What an agent receives

Instead of parsing 89 KB of raw HTML, an AI agent receives a structured JSON document like this. The example below represents a news article — approximately 750 tokens compared to ~73,000 tokens for the original HTML.

{
"sdf_version": "0.2.0",
"id": "sdf_a1b2c3d4e5f6",
"parent_type": "article",
"type": "article.news",
"source": {
  "url": "https://example.com/ai-regulation-2025",
  "domain": "example.com",
  "fetch_timestamp": "2025-03-15T14:30:00Z",
  "http_status": 200,
  "content_type": "text/html",
  "language": "en"
},
"summary": {
  "one_line": "EU passes comprehensive AI regulation framework effective 2026.",
  "key_points": [
    "Framework covers all general-purpose AI systems above 10B parameters",
    "Mandatory risk assessments for high-stakes deployments",
    "Fines up to 7% of global annual revenue for non-compliance",
    "18-month implementation window for existing systems"
  ],
  "abstract": "The European Union adopted a binding regulation on artificial intelligence systems, establishing tiered compliance requirements based on model capability and deployment risk.
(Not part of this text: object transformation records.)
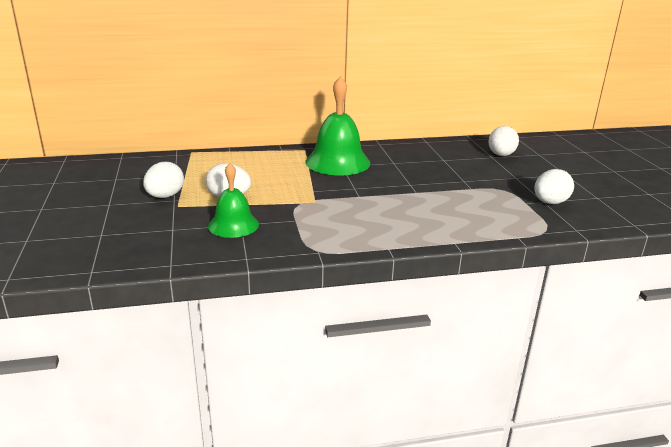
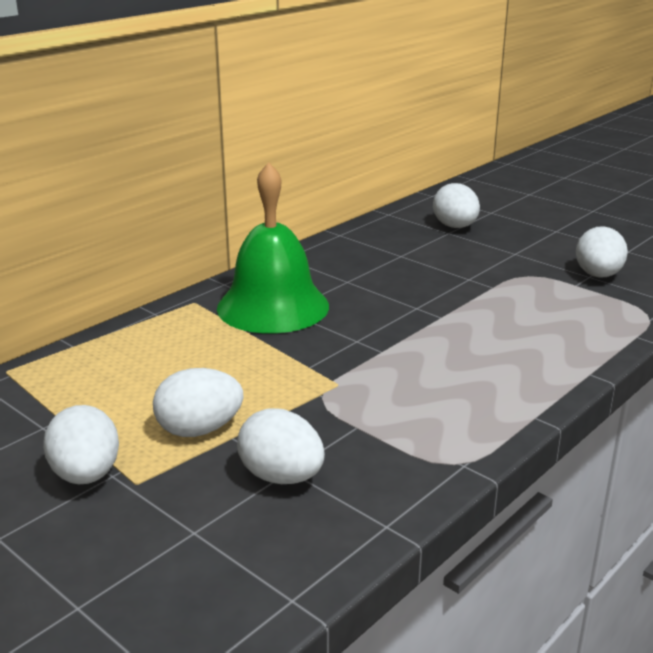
camera: 35 degrees left, 0 degrees up
(233, 225) = (281, 477): green bell -> white egg

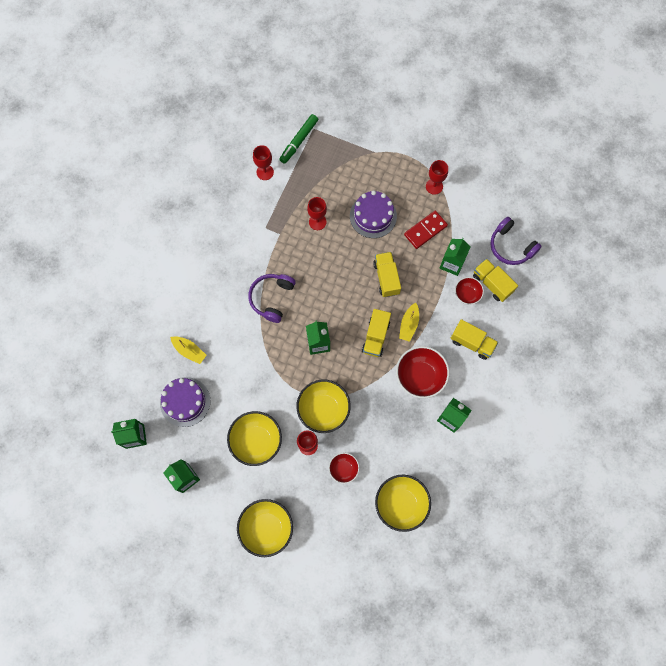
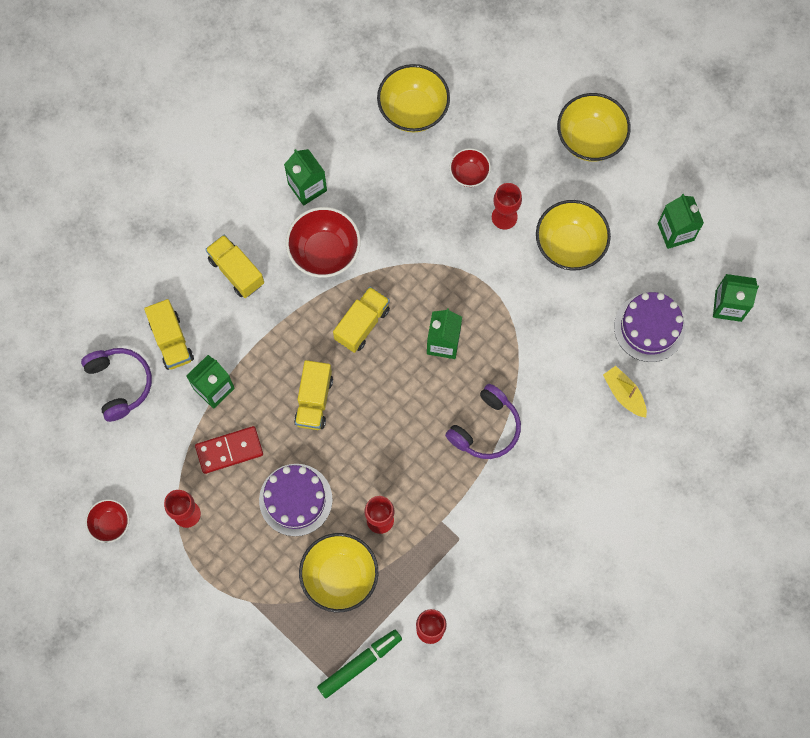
camera: 160 degrees left, 0 degrees up
(323, 409) = (468, 254): yellow bowl -> yellow bowl (340, 576)
(409, 324) = (310, 325): yellow boat -> none
(467, 294) = (212, 338): red bowl -> red bowl (110, 523)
The regulation introduces mandatory transparency reports, external auditing for high-risk applications, and a centralized EU AI registry."
},
"entities": [
  {
    "name": "European Union",
    "type": "organization",
    "role": "regulator",
    "salience": 0.95
  },
  {
    "name": "AI Act",
    "type": "legislation",
    "role": "subject",
    "salience": 0.92
  },
  {
    "name": "Thierry Breton",
    "type": "person",
    "role": "quoted_source",
    "salience": 0.61
  }
],
"claims": [
  {
    "claim": "AI systems above 10B parameters require mandatory risk assessments",
    "source_type": "direct",
    "confidence": 0.94,
    "supporting_entities": ["AI Act", "European Union"]
  },
  {
    "claim": "Non-compliance fines can reach 7% of global annual revenue",
    "source_type": "direct",
    "confidence": 0.97,
    "supporting_entities": ["AI Act"]
  }
],
"topics": ["artificial intelligence", "regulation", "European Union", "compliance"],
"relationships": [
  {
    "subject": "European Union",
    "predicate": "enacted",
    "object": "AI Act",
    "confidence": 0.96
  },
  {
    "subject": "AI Act",
    "predicate": "regulates",
    "object": "general-purpose AI systems",
    "confidence": 0.93
  }
],
"type_data": {
  "authors": ["Maria Schmidt"],
  "byline": "Maria Schmidt, Brussels Correspondent",
  "publish_date": "2025-03-15",
  "section": "Technology Policy",
  "word_count": 2847,
  "reading_time": 12,
  "sources": ["EU Parliament records", "Press conference transcript"]
},
"provenance": {
  "converter": "sdf-pipeline",
  "converter_version": "0.2.0",
  "model": "sdf-extractor-3b",
  "conversion_timestamp": "2025-03-15T15:02:30Z",
  "conversion_confidence": 0.91,
  "content_hash": "sha256:8a3b1c..."
}
}

Anatomy of an SDF document

`source`

Origin metadata: the URL, domain, fetch timestamp, HTTP status, and content language. Agents know exactly where this content came from and when it was retrieved.

`summary`

Three levels of summarization: a one-line headline, key bullet points, and a paragraph-length abstract. Agents select the appropriate level of detail for their use case.

`entities`

Named entities extracted from the content with type classification, role assignment, and salience scoring. Agents get a structured entity graph without running NER.

`claims`

Factual assertions extracted from the content with source attribution and confidence scores. Agents can verify claims against supporting entities without re-reading the source text.

`relationships`

Subject-predicate-object triples expressing relationships between entities. Agents consume a knowledge graph fragment directly.

`type_data`

Type-specific fields determined by the parent_type and type. An article.news document includes authors, publish date, section, and word count. A commerce.product document would include price, availability, and specifications instead.

`provenance`

Full audit trail: which converter produced this document, which model was used, when the conversion happened, the confidence score, and a content hash for deduplication.

Token efficiency

Representation	Size	Tokens (approx.)	Reduction
Raw HTML	89 KB	~73,000	—
Markdown (cleaned)	12 KB	~4,200	94%
SDF JSON	2 KB	~750	99%

The SDF representation preserves the semantic content — entities, claims, relationships, type-specific fields — while eliminating everything an agent does not need: layout markup, navigation, advertising, scripts, and boilerplate.

This is what agents should receive instead of raw HTML.